**SUPPLIED PASSAGE**.
____

Review: Aloha
- Aug 8, 2015
- 3 min read

Aloha ostensibly centers around an emotionally damaged man who finds redemption thanks to that one great woman who believes in him. I say ostensibly because, unlike writer-director Cameron Crowe's previous work, the narrative is so splintered, dispersed, and incoherent that who knows what Aloha is really about or what Crowe had in mind in the first place.
Our man in plight is Brian Gilcrest (Bradley Cooper), who once believed in skies that promised a golden future. Slashed budgets force NASA to get in bed with billionaires, and the air force pilot hands in his wings to go to work as a defense contractor for the biggest billionaire of all, Carson Welch (Bill Murray). Gilcrest somehow misjudges one assignment and winds up wounded with almost two dozen broken bones and a limp as a souvenir. He's given a second chance by Welch, who wants him to finesse a local Hawaiian leader into blessing a pedestrian gate that is pivotal to Welch's realising his privatised space program.
The local leader is played by Dennis "Bumpy" Kanahele, the independence movement leader and descendant of the country's King Kamehameha. Wearing a T-shirt that reads "Hawaiian by Birth, American by Force," he's there to remind viewers and Gilcrest of the mainlander imperialism at play. There's been a significant deal of pre-release criticism leveled against Crowe for his depiction of a homogenised Hawaii and for the casting of Emma Stone as Captain Allison Ng, who every so often shares that she is a quarter Hawaiian. To be fair, Aloha is not as culturally insensitive as one would be led to believe. Remember that this is a film set on a U.S. military base, so it would only be reasonable that hardly nary a native would be seen in that setting.

____

**DATASET ROWS**.
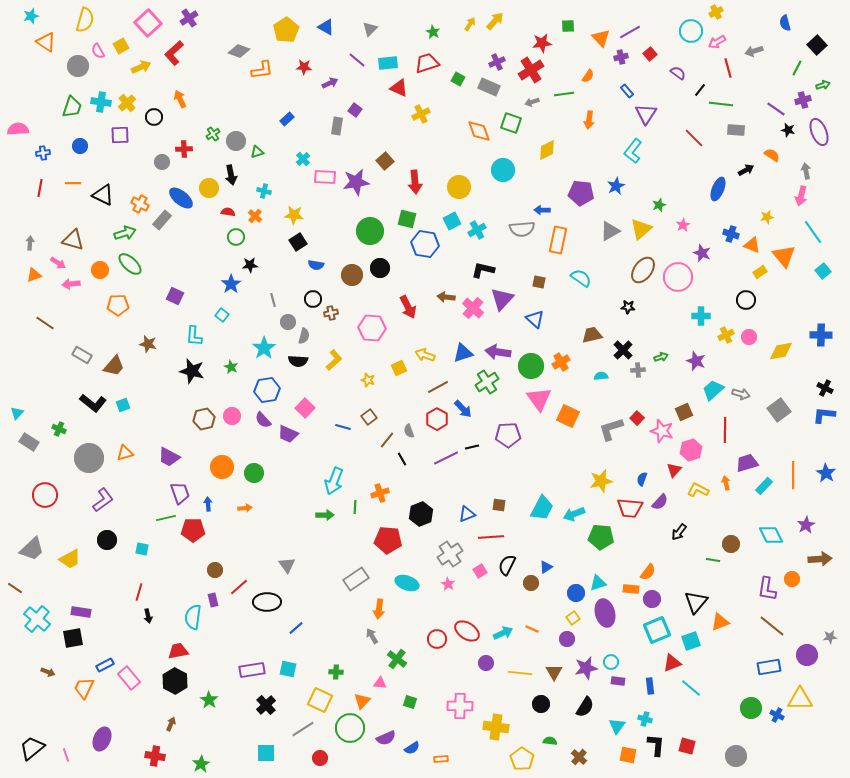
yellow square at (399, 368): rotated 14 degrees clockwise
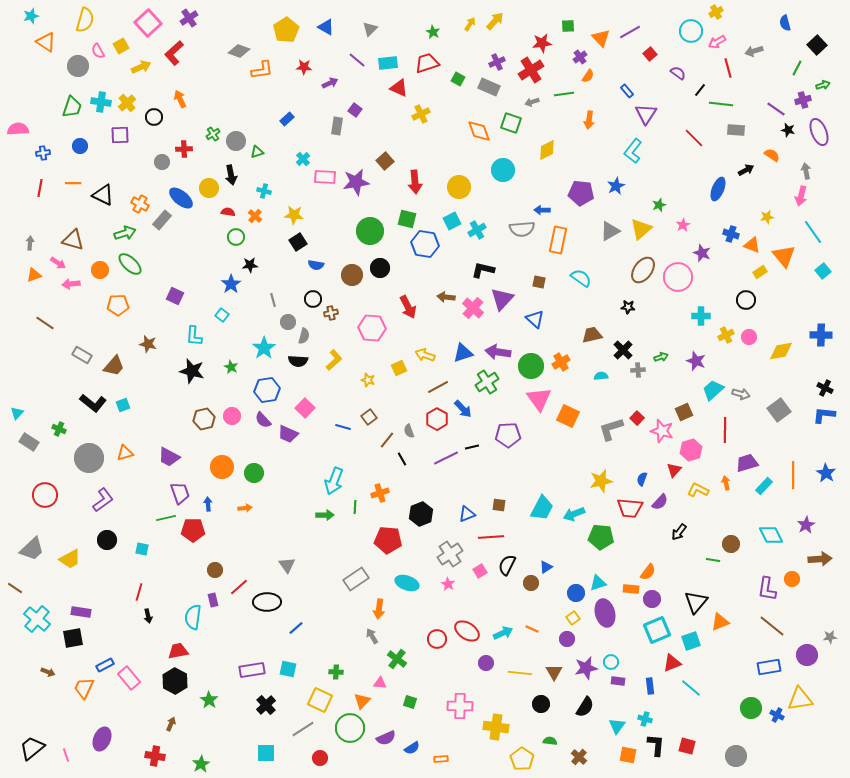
purple cross at (621, 57): moved 41 px left; rotated 24 degrees counterclockwise
yellow triangle at (800, 699): rotated 8 degrees counterclockwise
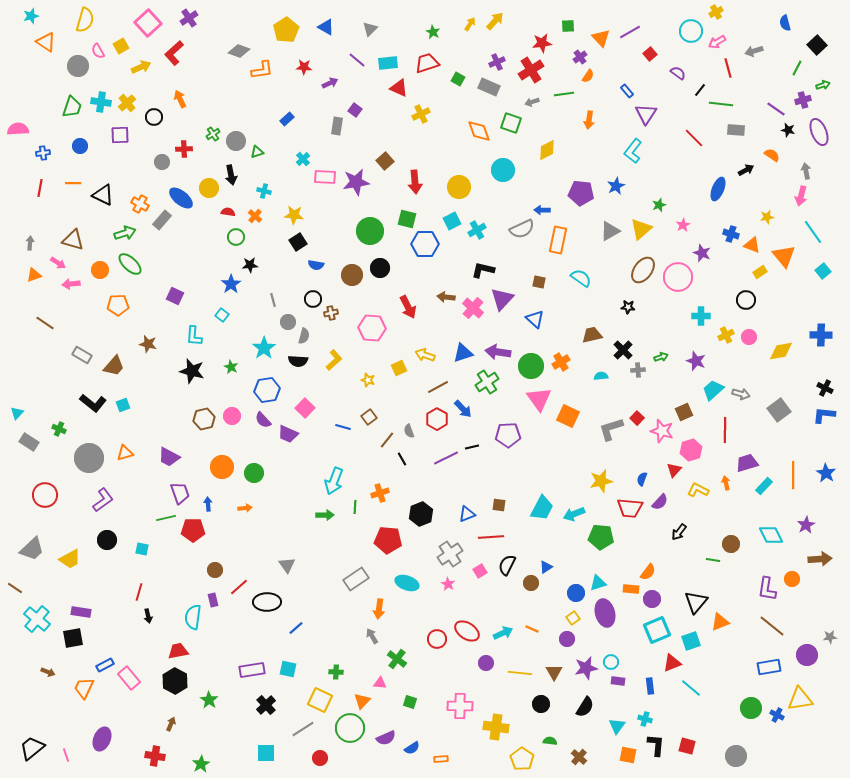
gray semicircle at (522, 229): rotated 20 degrees counterclockwise
blue hexagon at (425, 244): rotated 8 degrees counterclockwise
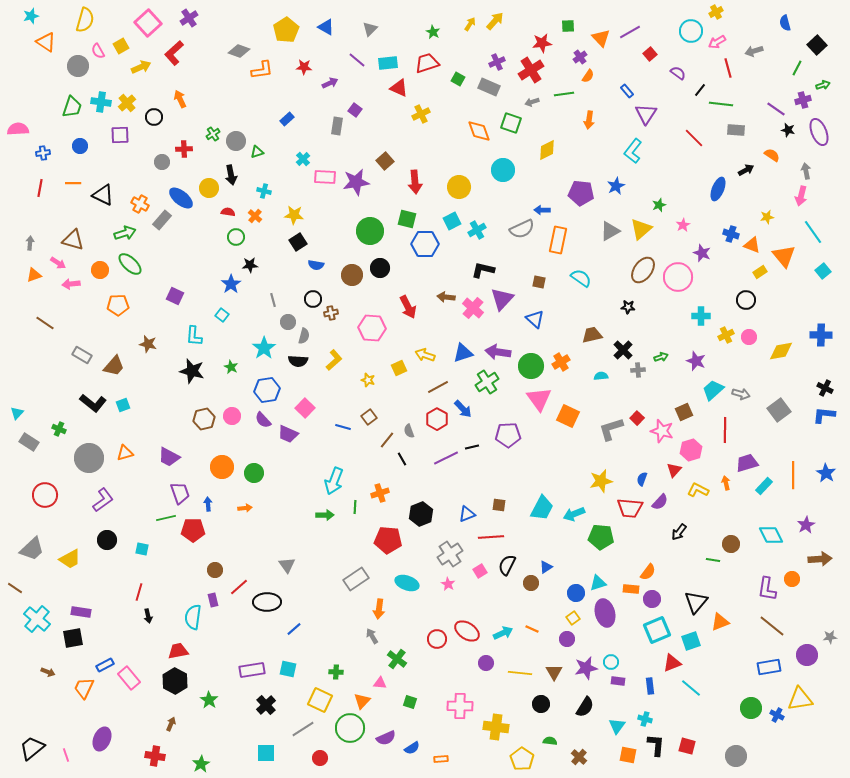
blue line at (296, 628): moved 2 px left, 1 px down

____

**EXERCISE TASKS**.
1. According to the Aloha review, what words are printed on the T-shirt worn by Dennis "Bumpy" Kanahele?
2. Carry on writing the Aloha review, starting after its last sentence.
The lines have no connection to the Aloha review.

**OUTPUTS**.
1. "Hawaiian by Birth, American by Force."

2.
Allison is more problematic, and not necessarily for the reasons one may think. Allison, with her belief in the island's folklore, serves to better this "brilliant, compelling, commanding wreck of a guy." The issue here is that Allison falls in love at seemingly first sight with Gilcrest and then spends the majority of the film like a mildly irritating dog nipping at his heels. Stone's expressiveness, both emotionally and physically, is part and parcel of her appeal. She's an oddball, goofy and adorable and hard not to love, but her playing of Allison (or Crowe's direction of her performance) as some overly enthusiastic screwball is off the mark.
Not that the rest of the cast fares any better. Cooper, blue-eyed and sun-kissed, is like a compass flailing to find true north. Rachel McAdams, whose natural resting state is to be gently seductive, seems mildly exasperated at being shoehorned into a situation that finds her character Tracy suddenly torn between former flame Gilcrest and Woody (John Krasinski), her husband of 13 years who is so distant and uncommunicative that he may as well be mute. Crowe has somehow managed to neuter his entire cast. No small feat considering that talented cast includes Alec Baldwin, who is a pretty tough elephant to tranquilise.
For a man whose wordsmanship is his bread and butter, Crowe stumbles - at times shockingly so - with the dialogue, which contains more clunkers than could be found in all his previous films combined. Crowe's words disintegrate as they are being spoken - they hold no weight, they spark no interest, they carry no insight. They simply do not connect.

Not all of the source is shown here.